It seems scarcely necessary to argue that this privilege is intangible, but the appellees insist that the “phrase ‘tangible property,’ as used by the legislature in clause 4, section 3, of the Revenue act, includes intangible property.” It is argued that section 27 of the Revenue act authorizes a corporation to deduct its debts from its credits, and that this shows that intangible credits are regarded as part of the tangible property to be valued by the assessor. Section 27 must be read in connection with section 3, which requires the assessment by the State Board of Equalization of the capital stock of certain corporations over and above the value of their tangible property, and when so read it means, not that tangible property includes intangible property, but that, so far as that class of corporations is concerned, only their tangible property may be assessed by the assessor, and all other property, of every character, is to be included in the assessment by the State Board of Equalization of the excess in value of the capital stock of the *113corporation above its tangible property. The Revenue act provides for the assessment of all the property of all corporations either by the assessor or by the State Board of Equalization, and the proviso in clause 4 of section 3 that in all cases where the tangible property or capital stock of a corporation is assessed under the act the shares of capital stock of such corporation shall not be assessed or taxed in this State, means only that where the property of a corporation has been assessed as a whole to the corporation, the shareholders shall not be assessed upon their respective interests in the corporation.
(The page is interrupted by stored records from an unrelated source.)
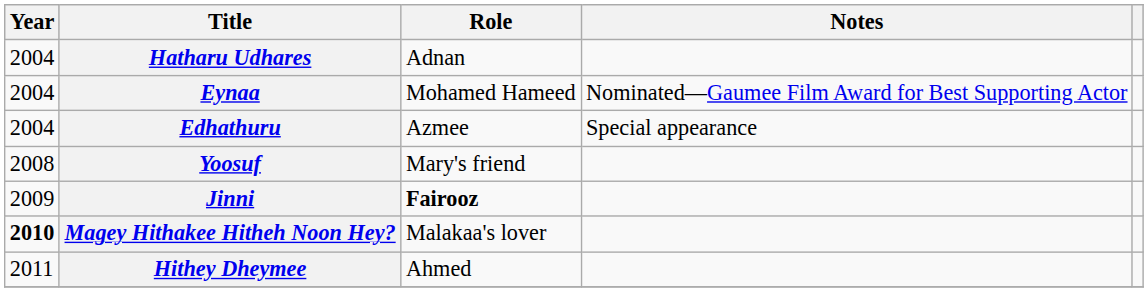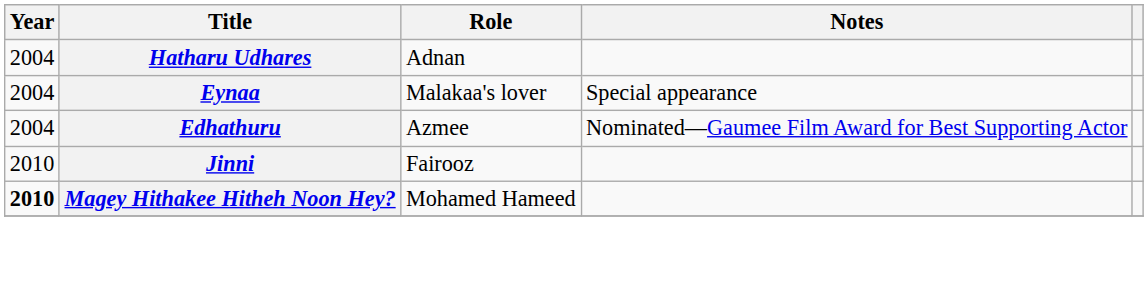Eynaa | Role: Mohamed Hameed -> Malakaa's lover
Eynaa | Notes: Nominated—Gaumee Film Award for Best Supporting Actor -> Special appearance
Edhathuru | Notes: Special appearance -> Nominated—Gaumee Film Award for Best Supporting Actor
- row: 2008 | Yoosuf | Mary's friend
Jinni | Year: 2009 -> 2010
Jinni | Role: bold -> normal
Magey Hithakee Hitheh Noon Hey? | Role: Malakaa's lover -> Mohamed Hameed
- row: 2011 | Hithey Dheymee | Ahmed
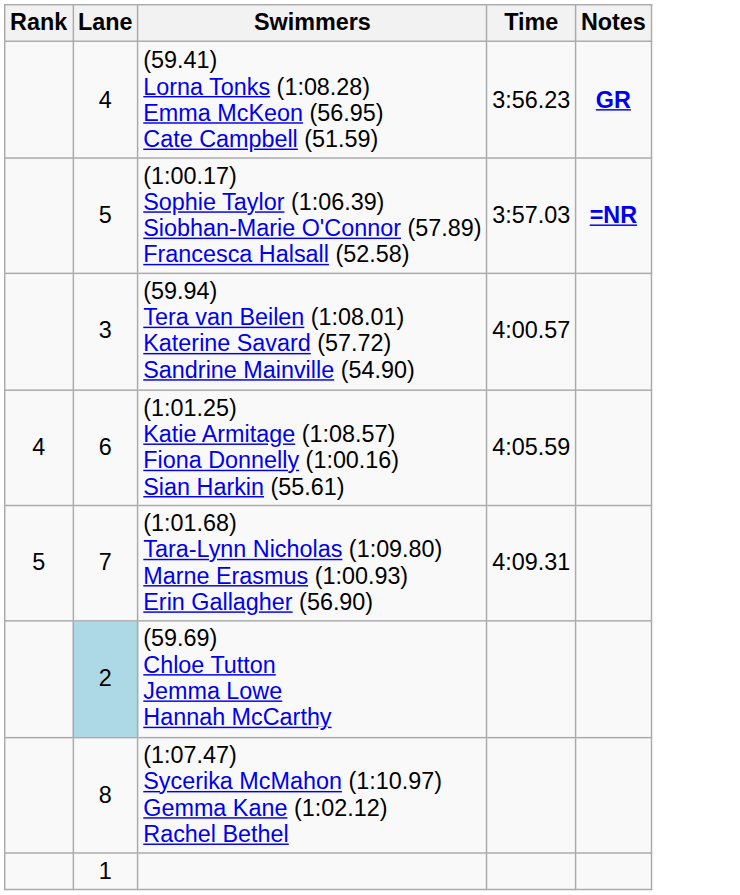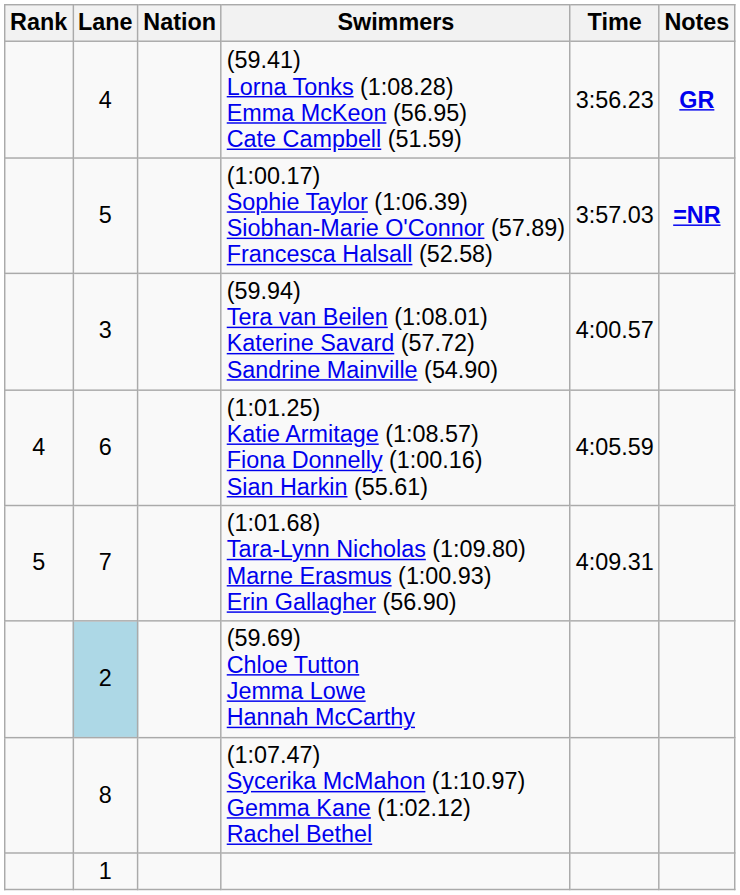+ column: Nation
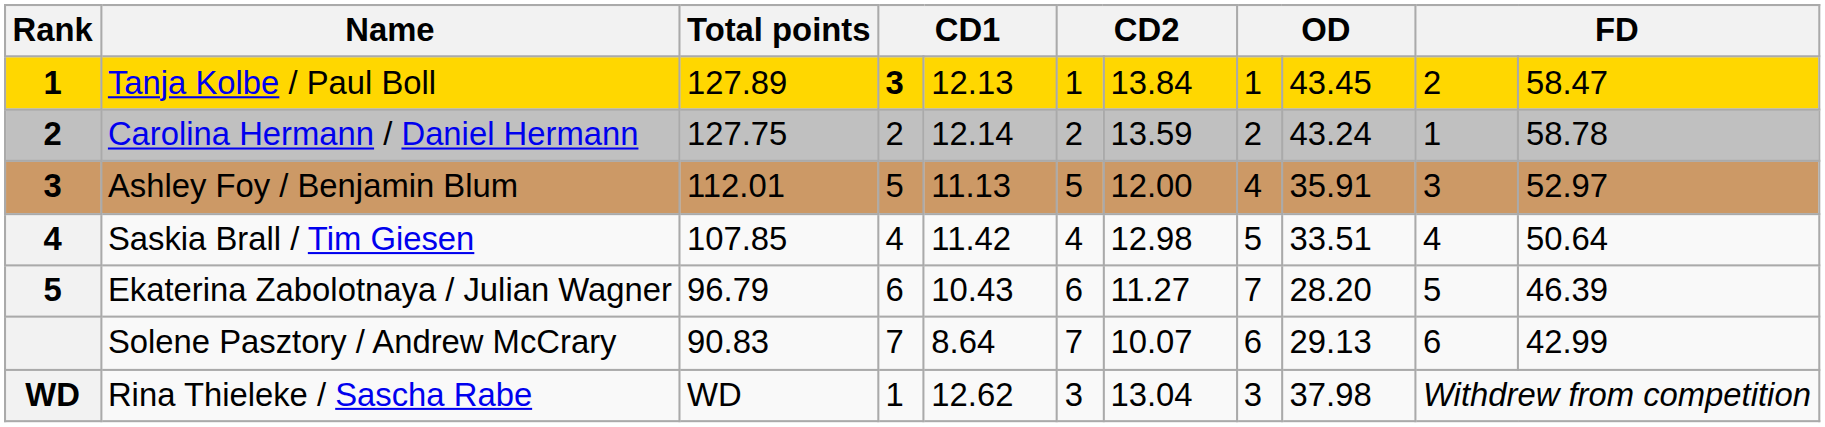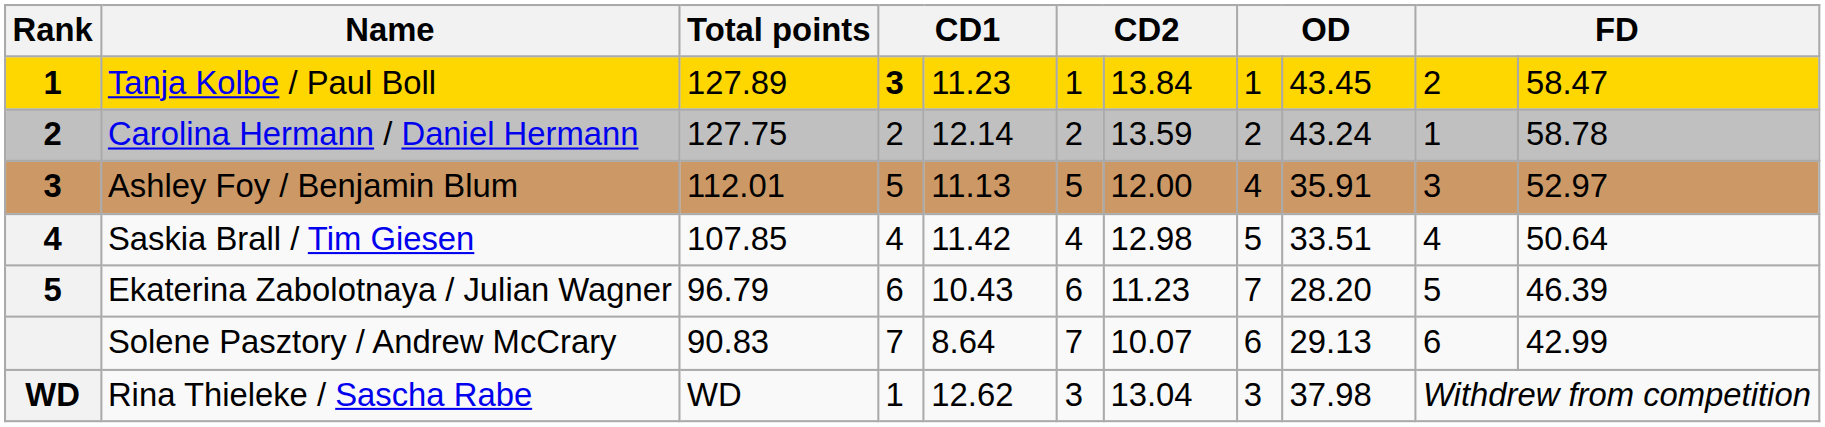Tanja Kolbe / Paul Boll | column 5: 12.13 -> 11.23
Ekaterina Zabolotnaya / Julian Wagner | column 7: 11.27 -> 11.23
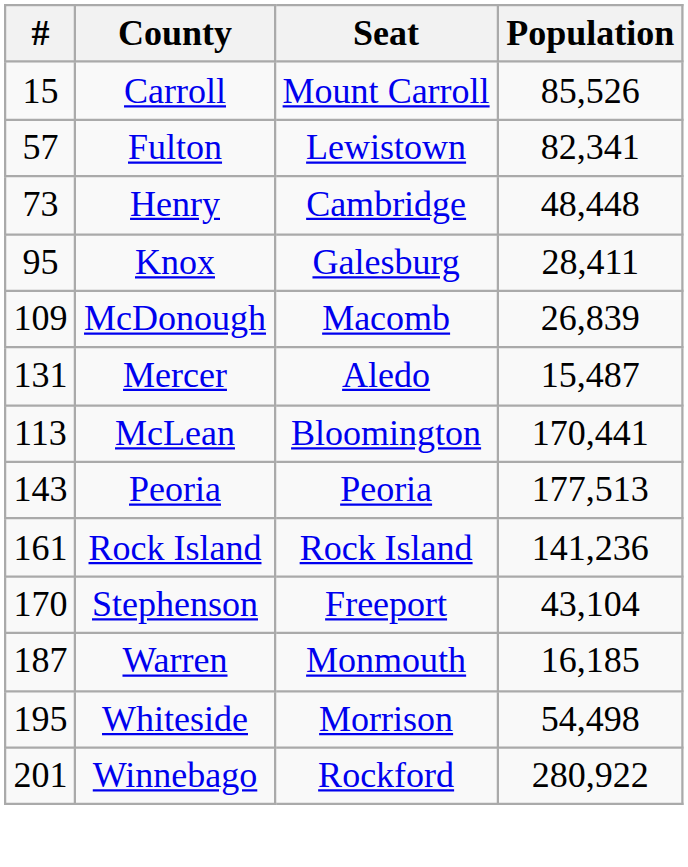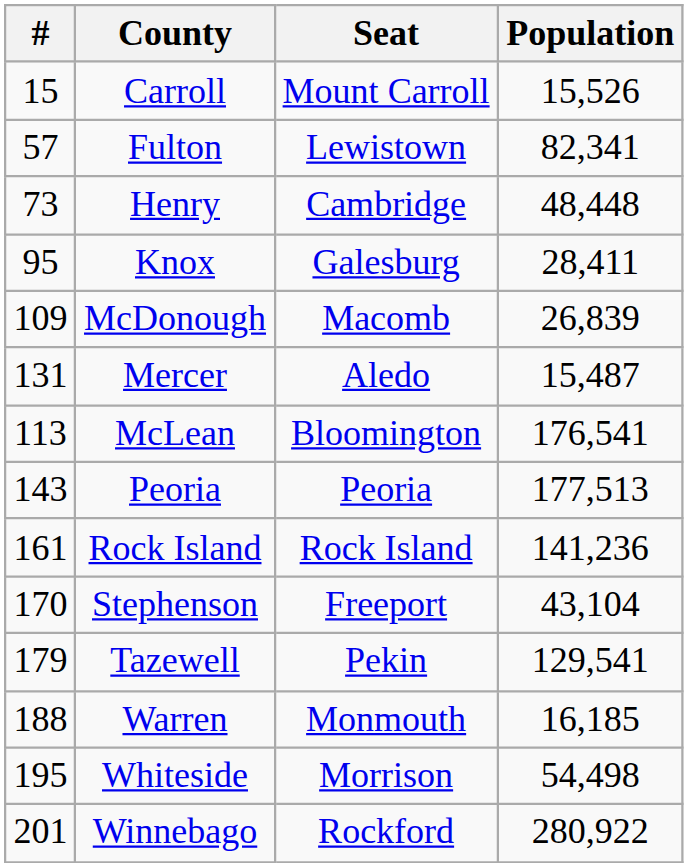Carroll | Population: 85,526 -> 15,526
McLean | Population: 170,441 -> 176,541
+ row: 179 | Tazewell | Pekin | 129,541
Warren | #: 187 -> 188
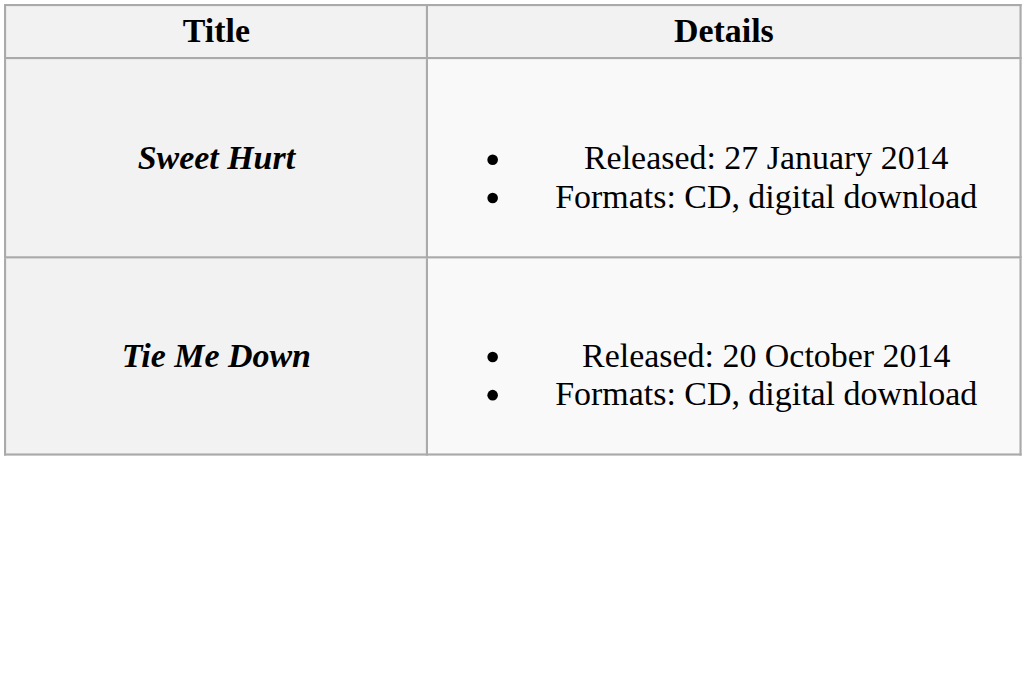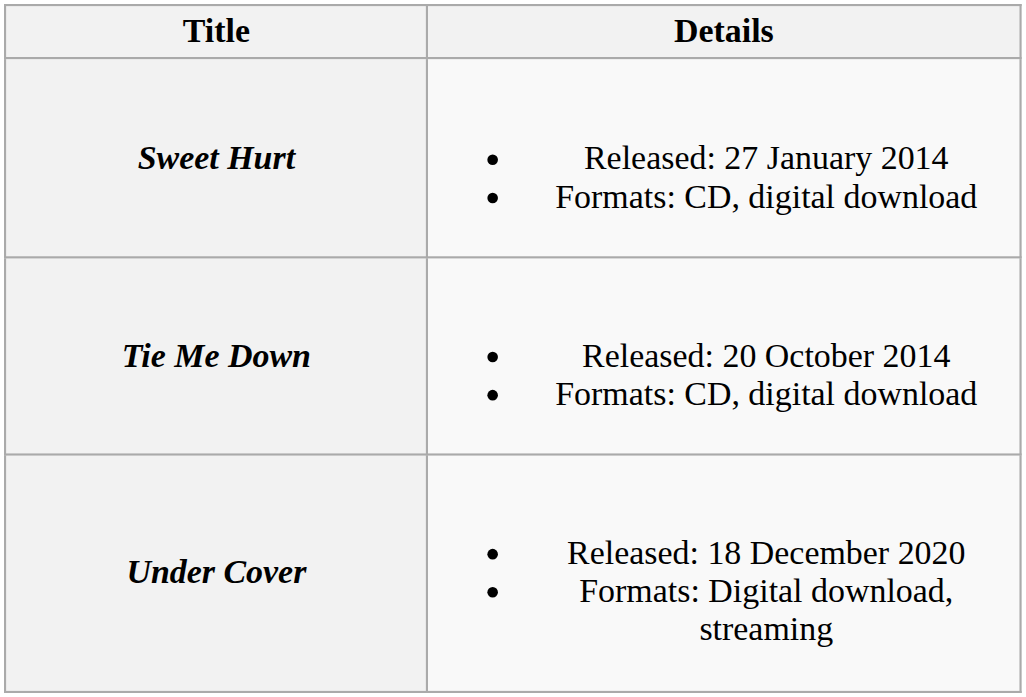+ row: Under Cover | Released: 18 December 2020 Formats: Digital download, streaming
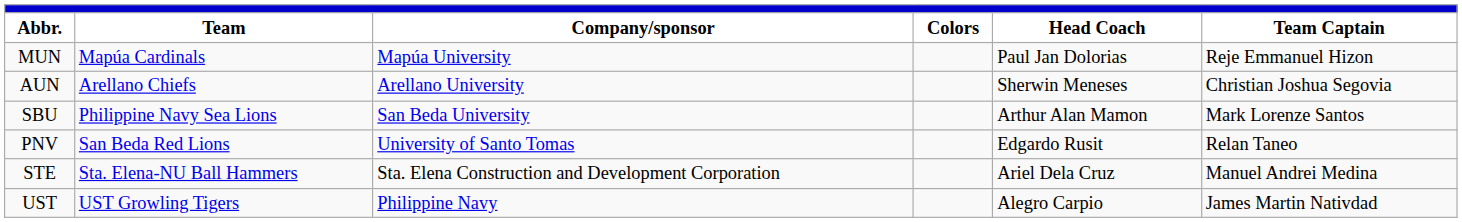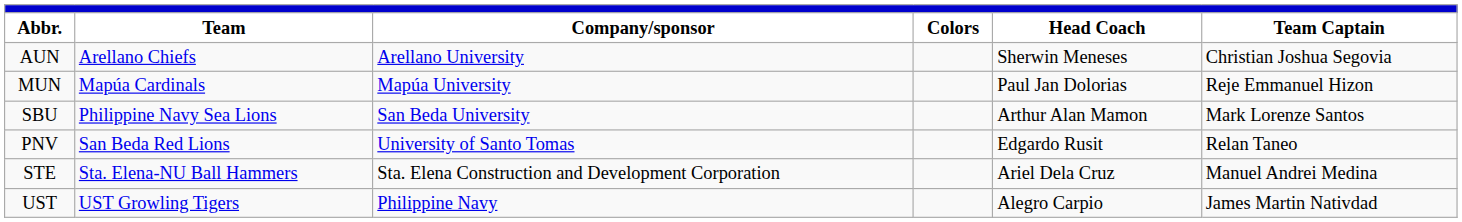rows swapped: AUN <-> MUN
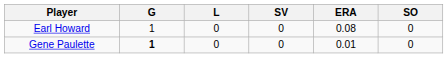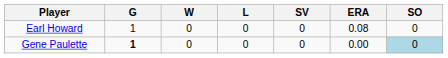+ column: W | 0 | 0
Gene Paulette | ERA: 0.01 -> 0.00
Gene Paulette | SO: no background -> lightblue background
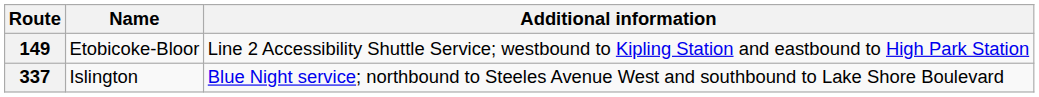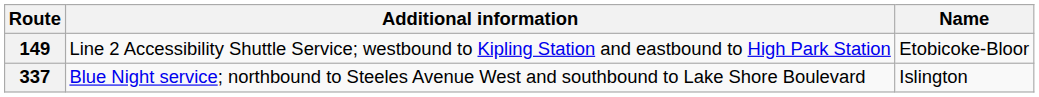columns swapped: Name <-> Additional information
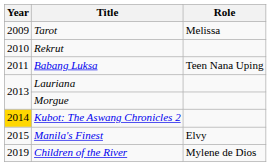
The appellees insist that a city tax of the city of Bushnell was extended against the appellant on the first assessment made by the assessor which has not been paid or tendered, and that a court of equity will not restrain the collection of the tax upon the additional assessment until this city tax is paid. The collector’s receipt shows the collection of the taxes extended against the appellant for the year 1916, and the collector testified, without objection, that all other taxes except those here in dispute were paid and that there was no other tax against appellant. The county clerk testified, without objection, that no city .tax was extended upon the first assessment, and that all the taxes extended had been paid according to the record. The collector’s book was not in evidence, but Mrs. Swartz, the collector, testified about it, without objection, that under the column “Corporate tax” the figures $46.35 had been erased and that she just collected what was in the book. Until the tax has been extended no obligation rests upon the tax-payer to pay it.

The record contains no certificate of evidence, and appellees insist that the decree, which denied the relief prayed for, cannot be reversed unless it appears that the evidence was such as to entitle the appellant to relief, and to do this the whole evidence must be preserved or it will be presumed that there was evidence which justified the decree. The *114decree shows that the hearing was upon the pleadings and the report by the master of the evidence and of his findings of fact and conclusions of law and the exceptions of the appellees. Therefore no certificate of evidence was necessary. When a cause is referred to a master in chancery to report conclusions of law and fact all the evidence must be introduced before him, and upon the hearing of exceptions to his report or the hearing of the cause no other evidence will be heard. The report of the master is a part of the record without any certificate of evidence.

The decree will be reversed and the cause will be remanded, with directions to enter a decree perpetually enjoining the collection of the tax.

Reversed and remanded, with directions.